The rising tide

Special thanks to Pangram for providing API credits to support this research!

Preface

I will first share an experience that you (a researcher, in 2026) might also have had. The rest of this post will show that it is statistically likely that you’ve had this experience, whether you know it or not.

I usually skim AI-generated text rather than actually reading it. Partly this is a defense mechanism: I have limited time and attention to read things, but nobody expends their limited time and attention to generate pure LLM text. Beyond this, AI writing usually lacks crystalline structure: at a high level it sounds fine, but upon careful reading the phrasing and sequences of words lack precision and conciseness. The parts of the text are lumped together amorphously, and the final product gives me brain fog if I attend to it with any real effort. It is like looking closer at a nice indoor plant and then noticing that it’s a fake: the leaves lack veins, the ribs are just colored in, the branches have an unnatural regularity.¹

While I was recently reading the abstract of a preprint on arXiv, I felt this characteristic brain fog setting in right after reading “…identifies XXX not only as a YYY, but also as a ZZZ…”. A couple of online AI detection tools agreed with my suspicion that the abstract was entirely AI-generated.

This immediately raised the question: What fraction of quant-ph abstracts on arXiv are generated by AI, and how has that changed over time? Probably God only knows.
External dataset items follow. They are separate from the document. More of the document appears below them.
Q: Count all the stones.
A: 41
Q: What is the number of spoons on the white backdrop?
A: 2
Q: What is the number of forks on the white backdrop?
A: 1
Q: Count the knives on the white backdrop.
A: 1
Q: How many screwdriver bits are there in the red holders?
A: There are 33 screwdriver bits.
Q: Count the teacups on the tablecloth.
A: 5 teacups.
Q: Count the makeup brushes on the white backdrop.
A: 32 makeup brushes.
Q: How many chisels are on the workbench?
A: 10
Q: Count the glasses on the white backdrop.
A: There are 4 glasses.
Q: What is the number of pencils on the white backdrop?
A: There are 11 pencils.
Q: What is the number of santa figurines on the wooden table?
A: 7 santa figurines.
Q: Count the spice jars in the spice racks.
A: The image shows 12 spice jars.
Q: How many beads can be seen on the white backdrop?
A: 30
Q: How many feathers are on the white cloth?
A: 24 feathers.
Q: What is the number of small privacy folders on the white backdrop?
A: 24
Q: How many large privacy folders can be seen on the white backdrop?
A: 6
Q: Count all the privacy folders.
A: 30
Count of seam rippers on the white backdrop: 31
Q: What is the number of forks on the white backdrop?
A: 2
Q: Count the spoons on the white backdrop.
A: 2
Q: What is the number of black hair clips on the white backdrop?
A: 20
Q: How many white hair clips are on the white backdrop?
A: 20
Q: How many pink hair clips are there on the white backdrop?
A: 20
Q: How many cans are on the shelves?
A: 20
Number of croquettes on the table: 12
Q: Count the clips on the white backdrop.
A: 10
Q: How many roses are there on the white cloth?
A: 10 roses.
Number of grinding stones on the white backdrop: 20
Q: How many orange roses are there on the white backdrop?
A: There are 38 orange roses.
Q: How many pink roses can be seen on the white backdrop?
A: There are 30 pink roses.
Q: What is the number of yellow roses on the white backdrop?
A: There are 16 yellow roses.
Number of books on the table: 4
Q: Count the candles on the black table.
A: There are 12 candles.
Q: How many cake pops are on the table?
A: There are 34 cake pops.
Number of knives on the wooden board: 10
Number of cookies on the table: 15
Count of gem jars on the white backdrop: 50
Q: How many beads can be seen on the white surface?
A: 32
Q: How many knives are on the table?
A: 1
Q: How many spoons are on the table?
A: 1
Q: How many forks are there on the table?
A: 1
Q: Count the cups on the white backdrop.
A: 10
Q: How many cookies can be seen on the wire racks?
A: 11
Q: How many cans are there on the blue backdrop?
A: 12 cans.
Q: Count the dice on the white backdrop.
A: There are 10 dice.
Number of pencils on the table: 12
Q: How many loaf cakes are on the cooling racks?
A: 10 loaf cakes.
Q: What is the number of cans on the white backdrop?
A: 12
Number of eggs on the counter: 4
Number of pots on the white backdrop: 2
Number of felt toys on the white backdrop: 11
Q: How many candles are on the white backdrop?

In this post, we will rather answer the related question:

How has the fraction of quant-ph abstracts on arXiv detected as AI-generated by AI detection software changed over time?

DISCLAIMER

AI detection software is not perfect. AI detection software can get things wrong: they are black box algorithms that cannot always provide reasoning to support their prediction. They can return false positives and negatives. They should be used responsibly - or perhaps not at all - for consequential decisions about scientific papers.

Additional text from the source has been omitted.